§ WORK INSTRUCTION
Using the data below, return word for word every line from the one holding "background: #fdba74 ->" down to the one holding "margin: 2px 0". Leave pictures out.

§ RECORDS PROVIDED
_____

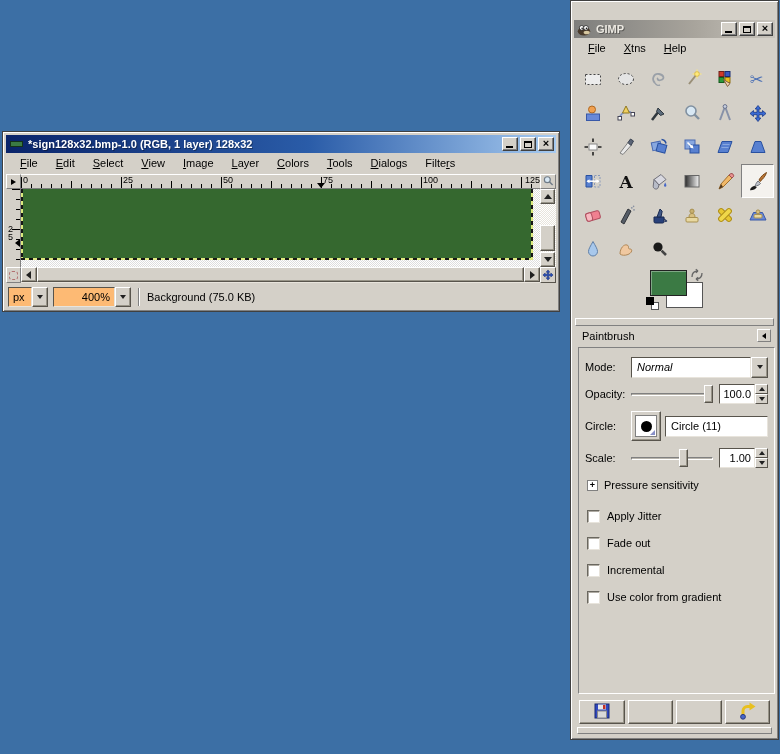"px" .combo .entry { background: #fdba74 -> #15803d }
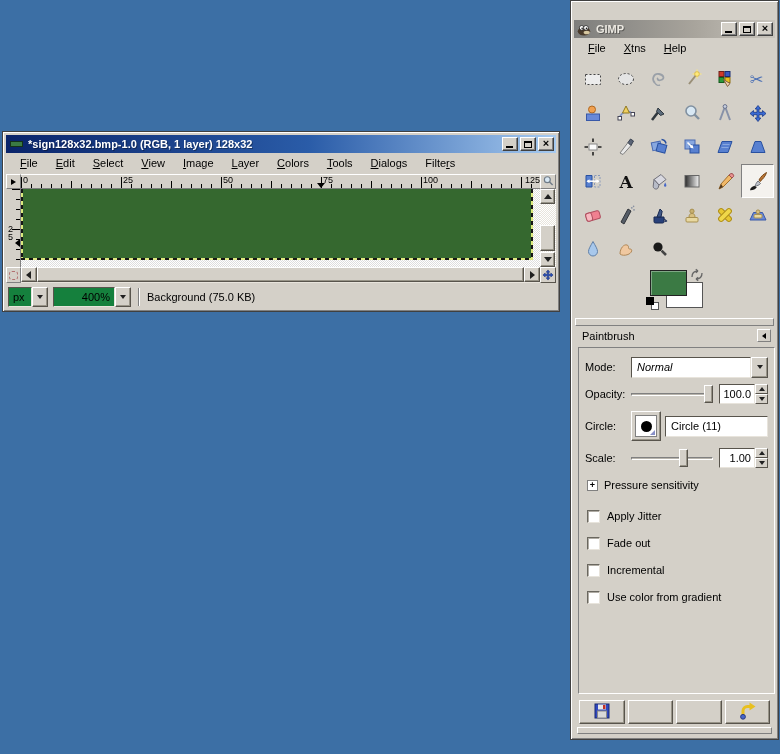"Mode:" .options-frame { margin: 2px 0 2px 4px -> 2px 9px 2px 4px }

_____

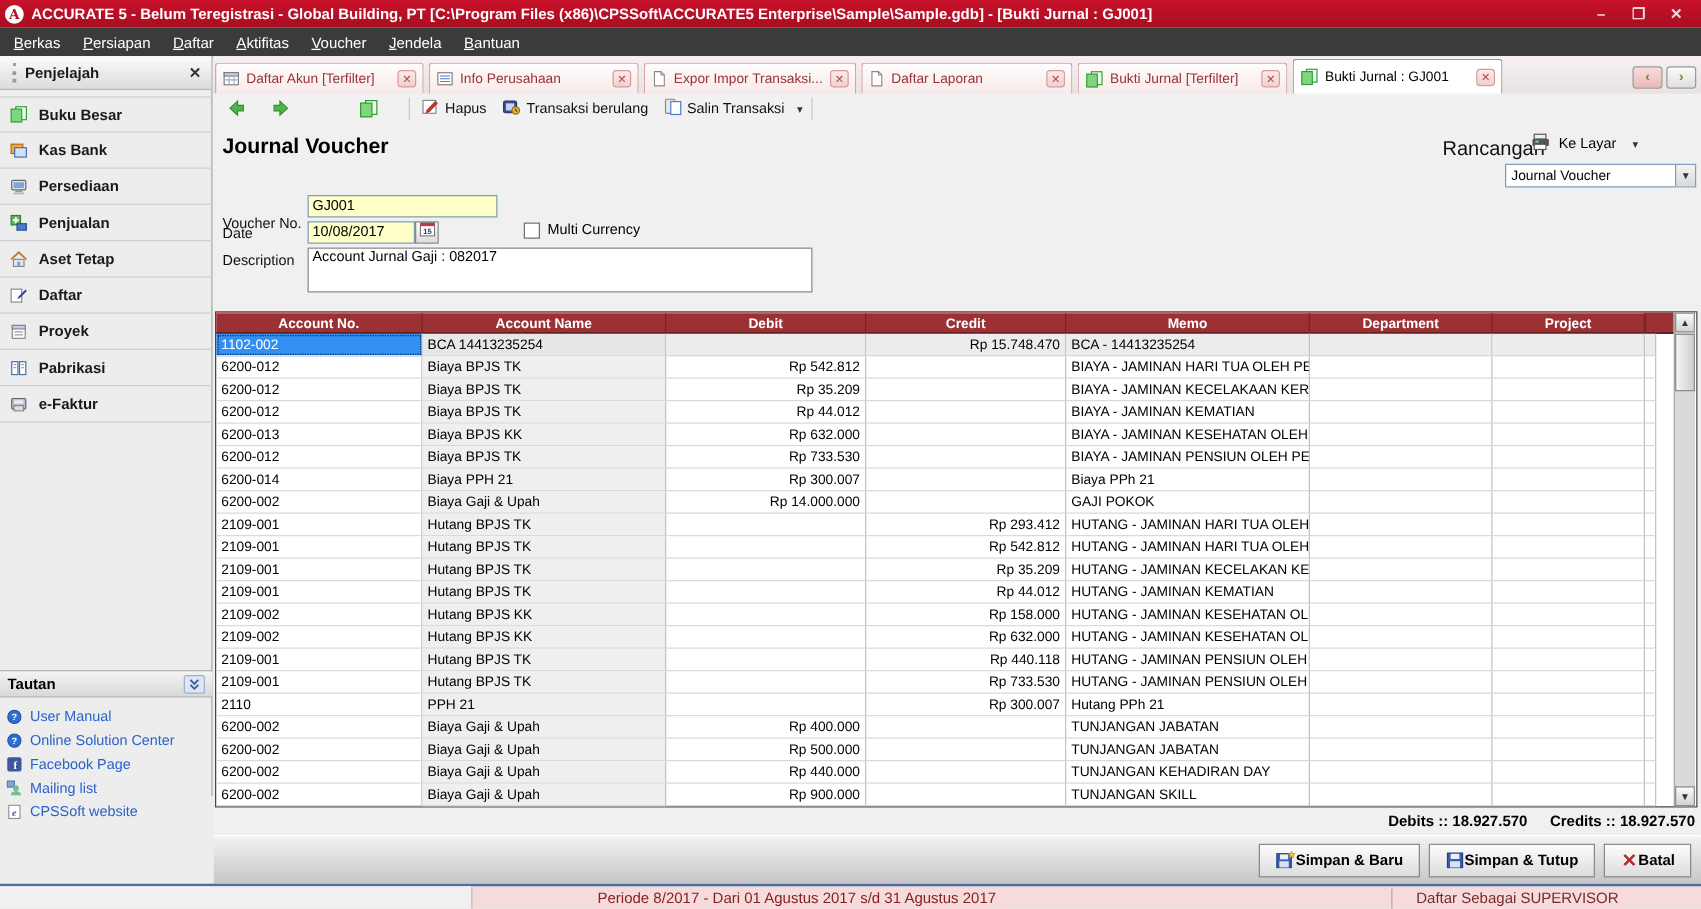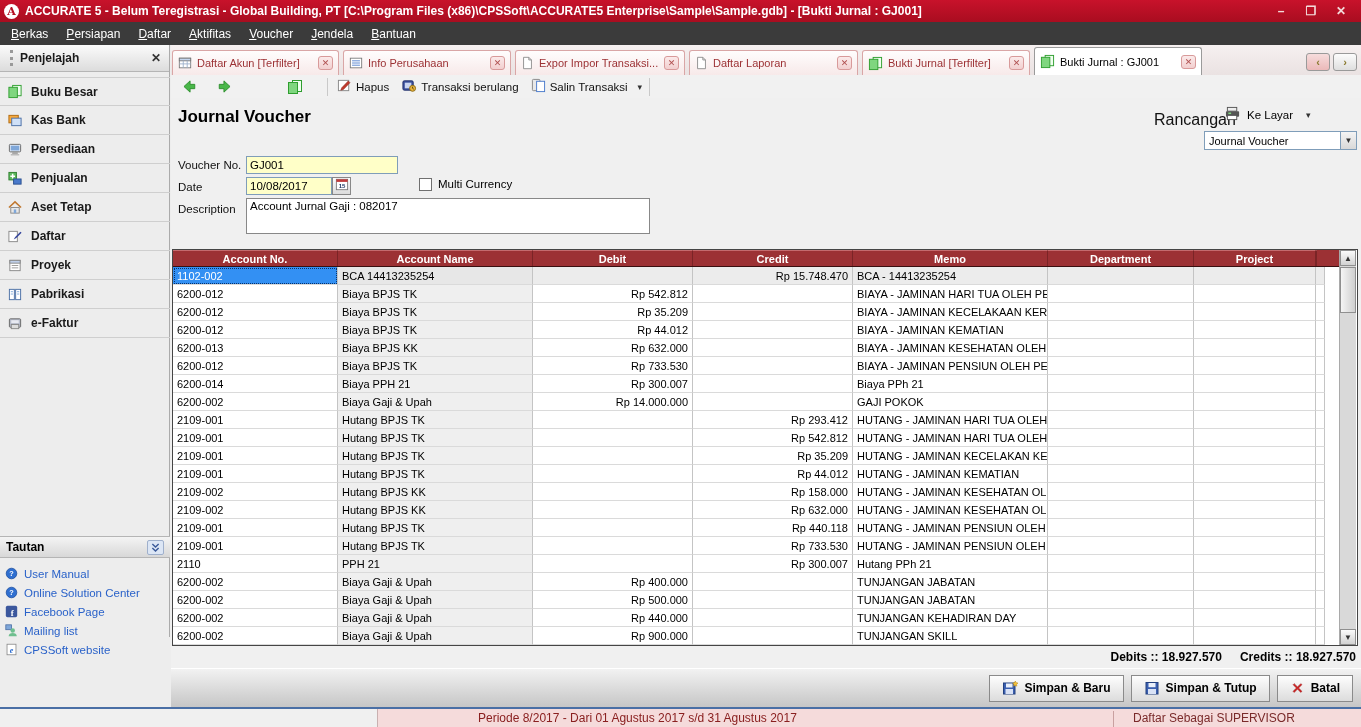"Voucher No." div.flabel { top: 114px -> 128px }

_____

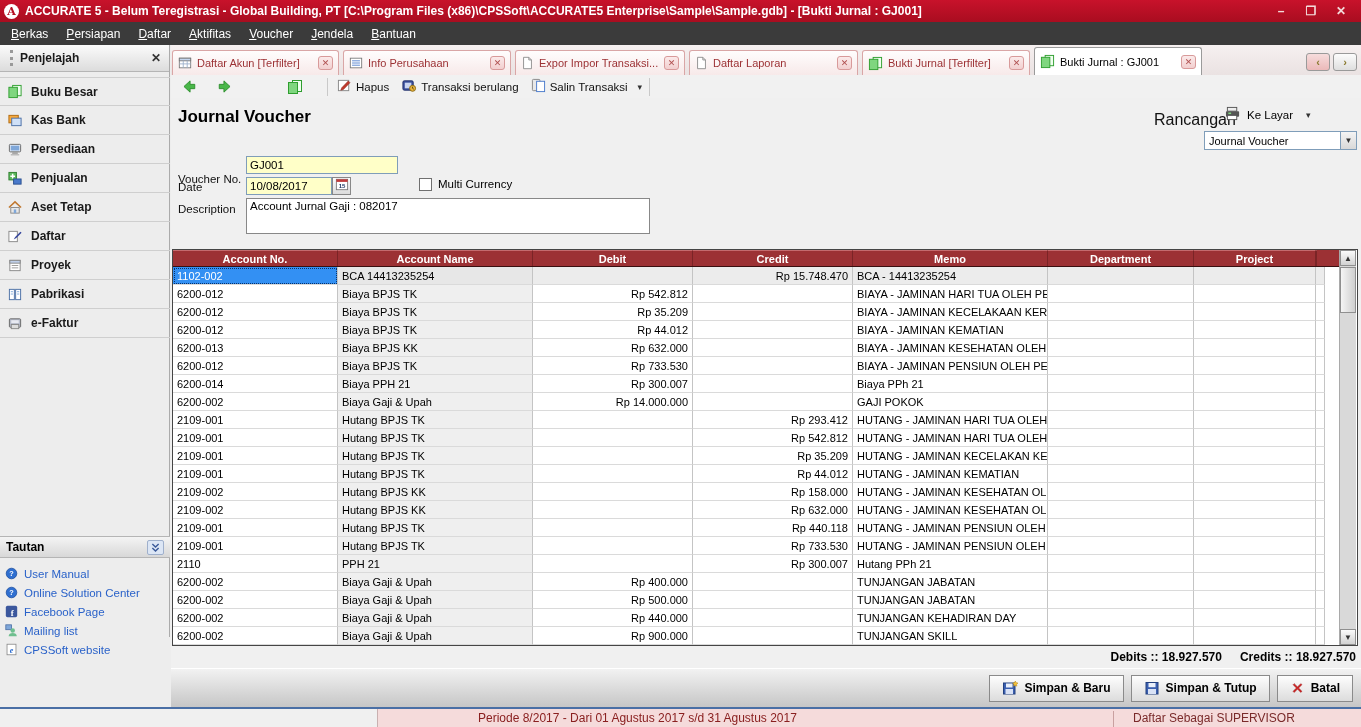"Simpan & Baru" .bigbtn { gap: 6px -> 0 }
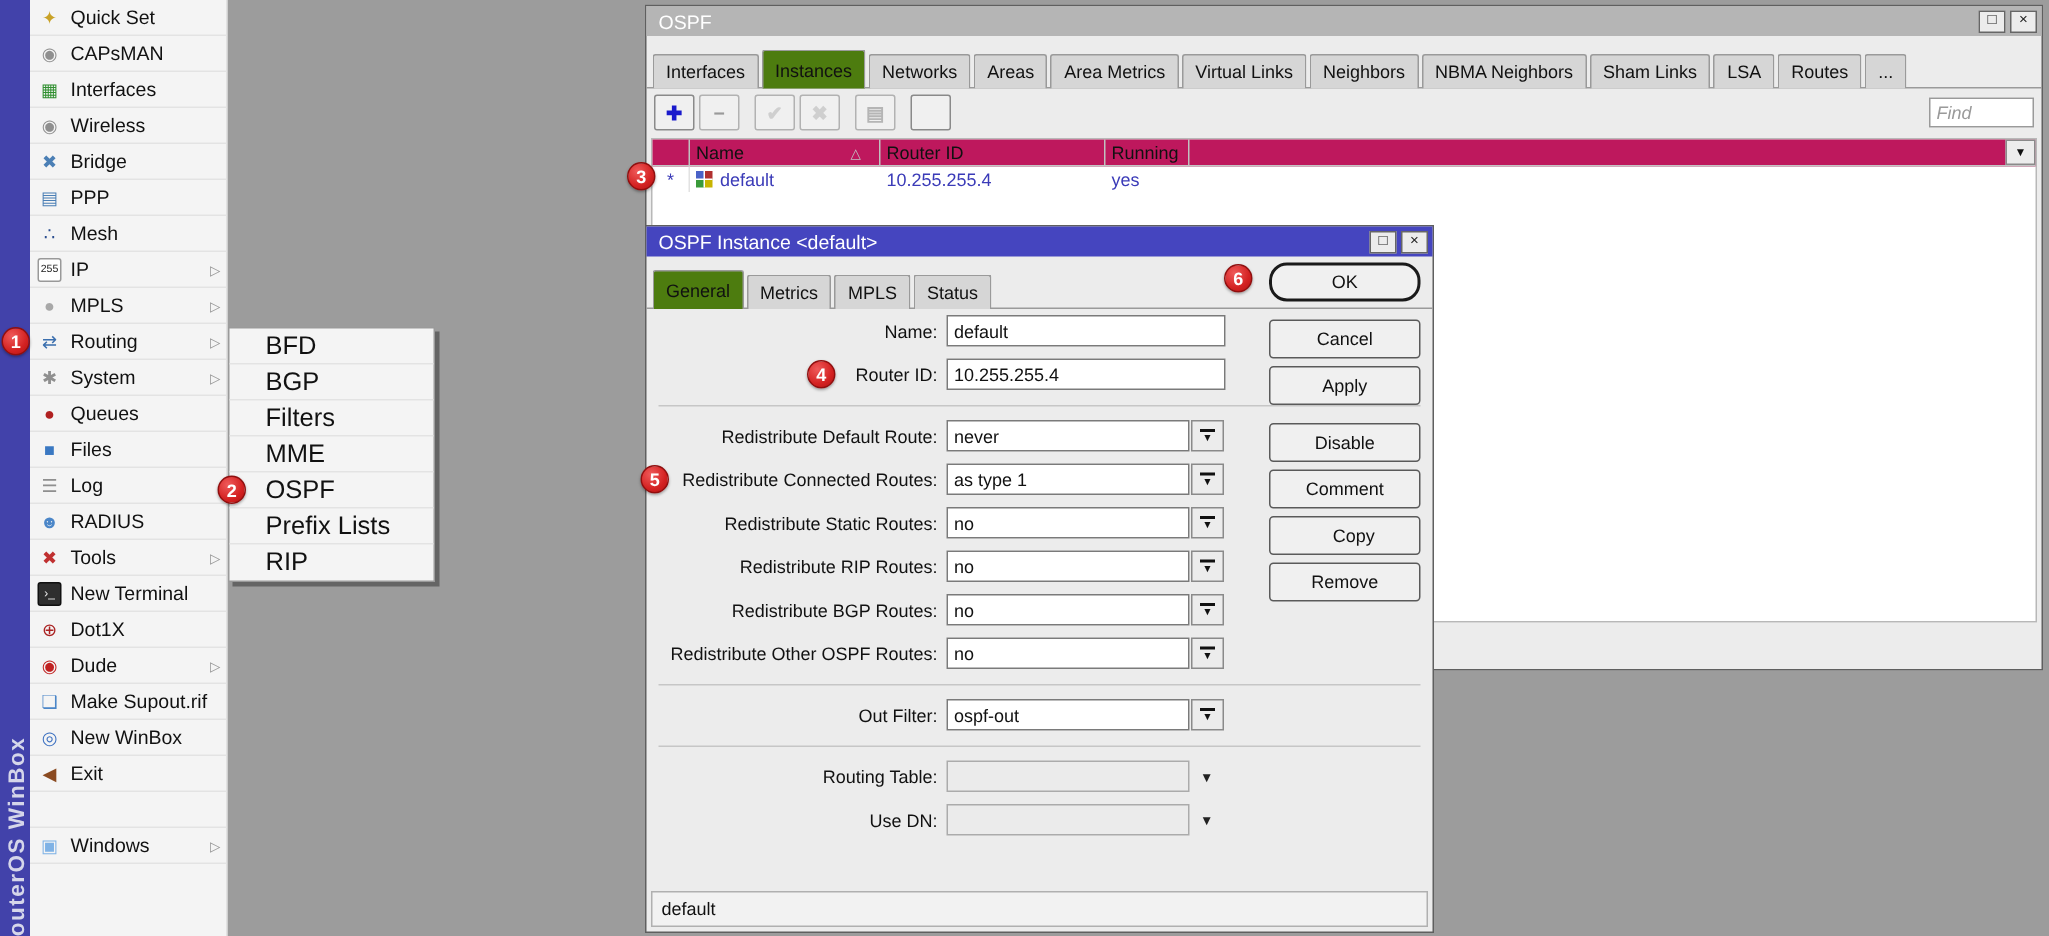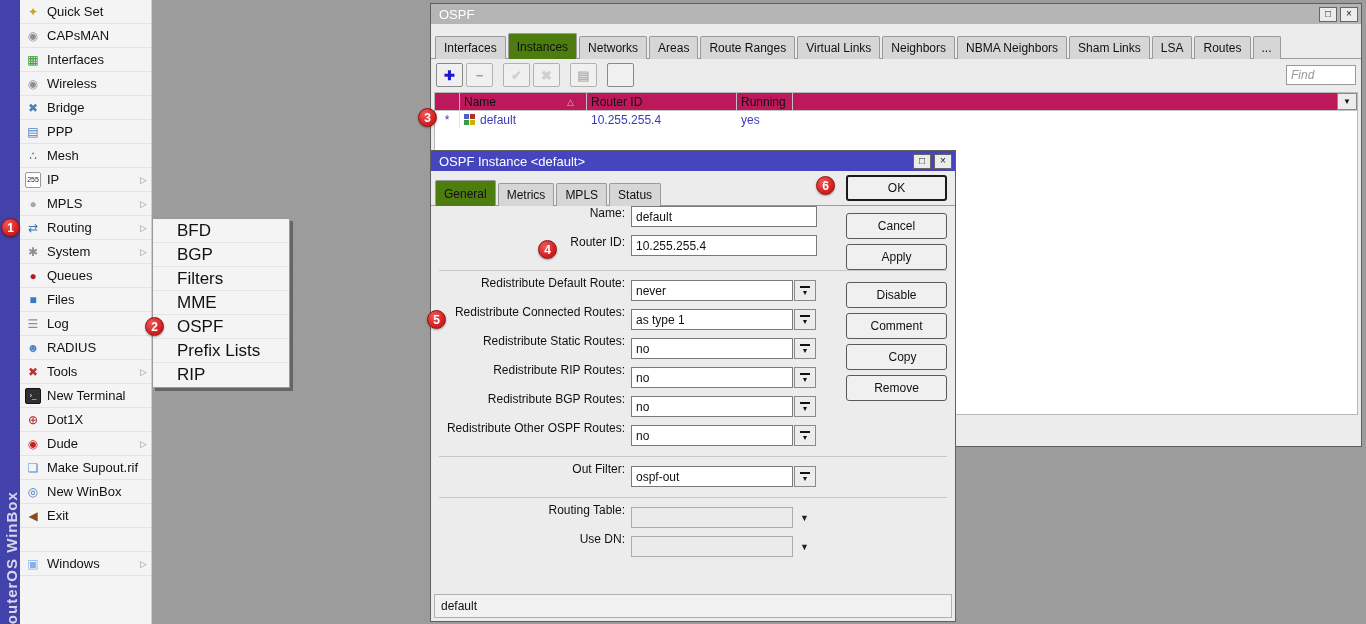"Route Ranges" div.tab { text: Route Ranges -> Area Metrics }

_____

§ TASK OUTPUT
"px" .combo .entry { background: #fdba74 -> #15803d }
"Mode:" .options-frame { margin: 2px 0 2px 4px -> 2px 9px 2px 4px }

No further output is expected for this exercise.